Here, Mr. Lundahl finally recognizes the need to have positive evidence to support a claim. Unfortunately, what he views as sources of positive evidence are entirely wrong. That is, Mr. Lundahl is correct that anyone could invoke god-of-the-gaps or anything supernatural in a vain attempt to explain away any mystery or support any agenda. However, the Bible and tradition are not appropriate sources of positive evidence. Their claims that are often baseless. Any tradition or claim in the Bible or tradition needs to be supported by archeology or other external evidence. If there’s no external evidence, there’s no need to accept any Biblical claim or tradition.
Lundahl (2022aa) further mentions another one of my questions in Henke (2022b) and comments on it:
Henke (2022b) states: ‘Furthermore, advocates of Hypotheses #3 and/or #4 would identify any “traditions” about Moses seeing visions as probably nothing more than groundless made-up stories that became widely circulated and popular over the centuries.’
‘Indeed. One extra reason not to add to the visions Moses had. Burning bush and subsequent commands leading Moses and through him Israel, check. Ten Commandments, twice, check. Six Days, perhaps in connection with Sabbath commandment, check. All legislation passages involving "God spoke to Moses and said," check. Revelations about what Israel was to do, about Miriam and Aaron, about what he could expect for himself (seeing God from the back), check. But a vision of Genesis 3 - it's neither in Exodus, nor in the traditions surrounding any of it.’”
Certainly, we shouldn’t pile groundless speculations on top of groundless speculations. However, Mr. Lundahl’s “checks” in the Old Testament are not supported by any external evidence (see Finkelstein and Silberman 2001) and are nothing more than worthless claims in the Bible. I would further argue that rather than keeping the speculations about Moses and what he supposedly did to a minimum, Hypotheses #1 and #2 should be totally discarded until any good evidence is found that Moses, Miriam and Aaron ever existed, that Moses had visions from God of any kind, and that Moses and his siblings actually did any of the claims about them in the Bible.
Finally, Mr. Lundahl ends Lundahl (2022aa) with the following comments to my statement condemning Lundahl (2022b) and Lundahl (2022c):
“Finally, one more:
Henke (2022b) states: ‘The arguments in Lundahl (2022b) and Lundahl (2022c) are worthless and would not convince any advocate of Hypothesis #2.’
‘I haven't seen any, except the Old Earther I met in a Catholic charity where he was volunteering and I was received. And even he didn't claim to have given the matter totally thorough thought.’
Hans Georg Lundahl
Paris
St. Sosthenes
28.XI.2022”
I will leave it to Mr. Lundahl to locate his own proponents of Hypothesis #2. I reject Hypothesis #2 just as much as Hypothesis #1. Again, Hypotheses #3 and #4 are the default positions and are the most probable explanations for Genesis 3, as well as the rest of the Pentateuch.
References:
Avalos, H. 2010. “Yahweh Is a Moral Monster” in J.W. Loftus (ed.) The Christian Delusion: Why Faith Fails: Prometheus Books: Amherst, NY, USA, pp. 209-236.
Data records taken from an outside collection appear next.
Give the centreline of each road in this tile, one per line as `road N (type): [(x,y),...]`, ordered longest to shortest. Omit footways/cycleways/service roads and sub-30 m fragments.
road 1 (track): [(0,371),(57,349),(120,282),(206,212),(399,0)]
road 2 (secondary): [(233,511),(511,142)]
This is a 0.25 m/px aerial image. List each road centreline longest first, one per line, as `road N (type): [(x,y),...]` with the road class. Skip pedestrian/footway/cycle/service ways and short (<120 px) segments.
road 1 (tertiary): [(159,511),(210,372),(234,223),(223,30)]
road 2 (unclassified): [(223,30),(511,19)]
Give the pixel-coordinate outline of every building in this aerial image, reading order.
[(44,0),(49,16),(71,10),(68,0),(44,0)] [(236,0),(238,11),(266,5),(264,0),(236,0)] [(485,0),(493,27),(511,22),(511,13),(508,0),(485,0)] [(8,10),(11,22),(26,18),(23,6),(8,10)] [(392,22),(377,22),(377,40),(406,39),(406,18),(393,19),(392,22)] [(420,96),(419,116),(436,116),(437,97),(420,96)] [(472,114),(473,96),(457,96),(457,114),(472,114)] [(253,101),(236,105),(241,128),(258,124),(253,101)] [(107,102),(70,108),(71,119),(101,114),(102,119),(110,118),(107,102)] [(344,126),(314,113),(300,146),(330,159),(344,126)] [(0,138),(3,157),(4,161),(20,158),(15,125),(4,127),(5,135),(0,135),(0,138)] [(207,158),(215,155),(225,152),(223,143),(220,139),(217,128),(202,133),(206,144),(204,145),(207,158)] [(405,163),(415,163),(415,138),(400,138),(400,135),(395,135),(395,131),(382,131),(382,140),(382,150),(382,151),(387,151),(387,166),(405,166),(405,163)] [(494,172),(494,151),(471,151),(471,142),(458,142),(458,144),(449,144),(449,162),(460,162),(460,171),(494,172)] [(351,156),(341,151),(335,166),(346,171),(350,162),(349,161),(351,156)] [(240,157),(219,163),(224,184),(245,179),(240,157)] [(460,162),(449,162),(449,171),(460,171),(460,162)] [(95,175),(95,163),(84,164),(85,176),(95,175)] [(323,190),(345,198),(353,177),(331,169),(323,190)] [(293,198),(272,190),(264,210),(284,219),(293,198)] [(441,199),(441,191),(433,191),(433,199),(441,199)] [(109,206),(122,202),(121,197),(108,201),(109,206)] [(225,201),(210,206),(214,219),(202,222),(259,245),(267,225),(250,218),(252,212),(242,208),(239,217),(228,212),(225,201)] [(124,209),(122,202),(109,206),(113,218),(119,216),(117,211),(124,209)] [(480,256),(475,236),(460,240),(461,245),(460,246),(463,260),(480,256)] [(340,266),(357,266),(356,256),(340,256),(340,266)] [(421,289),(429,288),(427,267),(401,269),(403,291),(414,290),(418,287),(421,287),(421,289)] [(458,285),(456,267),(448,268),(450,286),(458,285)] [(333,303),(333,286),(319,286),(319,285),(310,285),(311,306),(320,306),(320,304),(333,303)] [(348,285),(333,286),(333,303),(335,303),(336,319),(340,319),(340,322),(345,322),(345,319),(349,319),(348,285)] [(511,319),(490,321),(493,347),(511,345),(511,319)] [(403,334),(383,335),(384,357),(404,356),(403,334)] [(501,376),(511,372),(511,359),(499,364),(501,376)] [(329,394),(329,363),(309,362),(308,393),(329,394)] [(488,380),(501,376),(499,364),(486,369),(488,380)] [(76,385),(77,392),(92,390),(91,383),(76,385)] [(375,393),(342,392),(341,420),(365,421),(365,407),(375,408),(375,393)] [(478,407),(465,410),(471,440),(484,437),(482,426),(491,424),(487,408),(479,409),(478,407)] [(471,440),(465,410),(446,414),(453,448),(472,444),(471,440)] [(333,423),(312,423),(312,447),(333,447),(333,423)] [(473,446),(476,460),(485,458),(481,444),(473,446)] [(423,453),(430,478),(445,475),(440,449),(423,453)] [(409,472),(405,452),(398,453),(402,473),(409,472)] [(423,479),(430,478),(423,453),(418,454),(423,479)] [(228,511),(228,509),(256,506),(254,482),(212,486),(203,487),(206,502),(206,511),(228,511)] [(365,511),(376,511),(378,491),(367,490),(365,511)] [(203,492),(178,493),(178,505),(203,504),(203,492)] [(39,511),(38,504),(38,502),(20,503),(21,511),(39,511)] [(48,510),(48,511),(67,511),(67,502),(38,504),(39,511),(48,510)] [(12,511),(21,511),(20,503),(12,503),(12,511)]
Finkelstein, I. and N.A. Silberman. 2001. The Bible Unearthed: Archaeology's New Vision of Ancient Israel and the Origin of its Sacred Texts: The Free Press: New York, USA, 385pp.
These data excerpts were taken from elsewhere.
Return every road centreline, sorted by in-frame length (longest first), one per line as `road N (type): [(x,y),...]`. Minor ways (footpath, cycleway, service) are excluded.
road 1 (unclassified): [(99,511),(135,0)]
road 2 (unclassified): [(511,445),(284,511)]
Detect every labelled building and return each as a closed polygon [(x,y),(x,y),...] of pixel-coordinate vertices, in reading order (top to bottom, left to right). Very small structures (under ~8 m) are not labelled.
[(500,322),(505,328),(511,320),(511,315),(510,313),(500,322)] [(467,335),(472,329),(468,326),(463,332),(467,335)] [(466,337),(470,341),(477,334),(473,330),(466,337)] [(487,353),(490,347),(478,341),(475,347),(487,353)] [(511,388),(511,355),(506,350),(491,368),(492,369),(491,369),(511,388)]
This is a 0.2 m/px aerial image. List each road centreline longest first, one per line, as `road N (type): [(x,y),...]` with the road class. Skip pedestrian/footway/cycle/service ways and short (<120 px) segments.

Dalrymple, G.B. 1991. The Age of the Earth: Stanford, California, Stanford University Press, 474 pp.
Prothero, D.R. 2007. Evolution: What the Fossils Say and Why It Matters: Cambridge University Press: New York, NY, USA, 381pp.
Strahler, A.N. 1999. Science and Earth History: The Evolution/Creation Controversy: 2nd ed., Prometheus Books: Amherst, NY, USA, 552 pp.